● **Assignment**
Go through the records line by line. Report how many lines contain "most", with nothing else.

[Exercise materials]

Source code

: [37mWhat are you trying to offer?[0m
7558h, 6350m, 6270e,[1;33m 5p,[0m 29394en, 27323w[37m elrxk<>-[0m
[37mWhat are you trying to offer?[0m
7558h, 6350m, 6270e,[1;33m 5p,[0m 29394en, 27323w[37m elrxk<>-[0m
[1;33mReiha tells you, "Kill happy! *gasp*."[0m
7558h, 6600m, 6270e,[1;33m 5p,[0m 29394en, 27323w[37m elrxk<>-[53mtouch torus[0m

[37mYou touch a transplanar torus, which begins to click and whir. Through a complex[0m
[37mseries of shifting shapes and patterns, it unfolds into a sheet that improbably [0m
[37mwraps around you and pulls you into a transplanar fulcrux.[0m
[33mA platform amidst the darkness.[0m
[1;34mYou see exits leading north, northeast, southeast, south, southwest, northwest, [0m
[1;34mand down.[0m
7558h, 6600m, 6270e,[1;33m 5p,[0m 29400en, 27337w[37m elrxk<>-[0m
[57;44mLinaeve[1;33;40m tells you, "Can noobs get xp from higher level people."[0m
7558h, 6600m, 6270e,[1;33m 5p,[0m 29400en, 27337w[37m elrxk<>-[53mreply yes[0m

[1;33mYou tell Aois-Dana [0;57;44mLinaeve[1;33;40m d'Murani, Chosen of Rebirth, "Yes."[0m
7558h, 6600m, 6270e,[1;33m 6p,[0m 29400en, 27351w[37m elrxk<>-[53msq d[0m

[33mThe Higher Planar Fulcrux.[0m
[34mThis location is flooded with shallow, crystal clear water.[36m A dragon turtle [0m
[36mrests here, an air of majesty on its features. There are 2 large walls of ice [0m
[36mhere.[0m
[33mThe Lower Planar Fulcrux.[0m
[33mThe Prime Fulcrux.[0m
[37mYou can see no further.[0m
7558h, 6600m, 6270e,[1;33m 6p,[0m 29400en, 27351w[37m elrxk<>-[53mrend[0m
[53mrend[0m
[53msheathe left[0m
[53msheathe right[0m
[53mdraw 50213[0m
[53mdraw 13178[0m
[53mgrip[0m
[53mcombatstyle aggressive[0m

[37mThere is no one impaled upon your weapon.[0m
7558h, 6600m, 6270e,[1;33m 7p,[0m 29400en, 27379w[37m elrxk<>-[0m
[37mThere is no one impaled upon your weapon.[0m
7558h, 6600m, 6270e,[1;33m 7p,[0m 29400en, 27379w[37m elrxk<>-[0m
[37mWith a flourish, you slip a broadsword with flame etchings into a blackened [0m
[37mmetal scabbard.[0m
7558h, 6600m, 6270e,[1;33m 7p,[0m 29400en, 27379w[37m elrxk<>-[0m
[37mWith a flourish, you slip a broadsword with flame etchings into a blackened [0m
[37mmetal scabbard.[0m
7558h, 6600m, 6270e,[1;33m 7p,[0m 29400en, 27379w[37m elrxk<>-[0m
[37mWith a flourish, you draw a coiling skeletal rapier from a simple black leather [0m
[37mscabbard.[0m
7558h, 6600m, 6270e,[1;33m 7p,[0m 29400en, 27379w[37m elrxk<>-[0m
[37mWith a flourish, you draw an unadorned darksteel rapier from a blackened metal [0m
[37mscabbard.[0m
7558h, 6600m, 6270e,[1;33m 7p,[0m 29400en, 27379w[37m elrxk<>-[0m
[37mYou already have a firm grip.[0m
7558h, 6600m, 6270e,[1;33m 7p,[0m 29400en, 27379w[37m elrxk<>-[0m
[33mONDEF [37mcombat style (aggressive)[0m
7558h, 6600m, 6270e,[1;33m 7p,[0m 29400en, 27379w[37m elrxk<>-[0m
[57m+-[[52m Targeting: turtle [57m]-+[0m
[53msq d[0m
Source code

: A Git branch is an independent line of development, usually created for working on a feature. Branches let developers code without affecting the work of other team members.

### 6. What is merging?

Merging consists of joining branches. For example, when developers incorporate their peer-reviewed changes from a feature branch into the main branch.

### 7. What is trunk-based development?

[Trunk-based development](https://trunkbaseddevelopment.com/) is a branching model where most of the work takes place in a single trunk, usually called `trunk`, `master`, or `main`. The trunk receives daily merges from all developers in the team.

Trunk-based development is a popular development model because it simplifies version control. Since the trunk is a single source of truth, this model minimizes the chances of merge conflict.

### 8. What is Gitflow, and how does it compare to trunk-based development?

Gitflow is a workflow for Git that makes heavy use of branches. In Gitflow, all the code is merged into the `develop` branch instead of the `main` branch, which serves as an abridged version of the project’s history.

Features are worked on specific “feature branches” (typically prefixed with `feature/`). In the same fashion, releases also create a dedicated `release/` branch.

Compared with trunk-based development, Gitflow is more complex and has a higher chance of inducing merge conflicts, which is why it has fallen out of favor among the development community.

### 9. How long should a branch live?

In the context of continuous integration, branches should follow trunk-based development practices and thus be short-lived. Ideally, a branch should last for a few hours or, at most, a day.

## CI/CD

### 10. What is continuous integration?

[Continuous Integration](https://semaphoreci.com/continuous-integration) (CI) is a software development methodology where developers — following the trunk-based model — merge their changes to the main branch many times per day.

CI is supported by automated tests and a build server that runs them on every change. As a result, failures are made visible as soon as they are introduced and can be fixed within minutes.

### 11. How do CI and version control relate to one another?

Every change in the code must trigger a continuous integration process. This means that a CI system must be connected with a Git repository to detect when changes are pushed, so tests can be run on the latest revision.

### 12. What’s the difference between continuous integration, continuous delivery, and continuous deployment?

[/Exercise materials]

● **Solution to this exercise**
2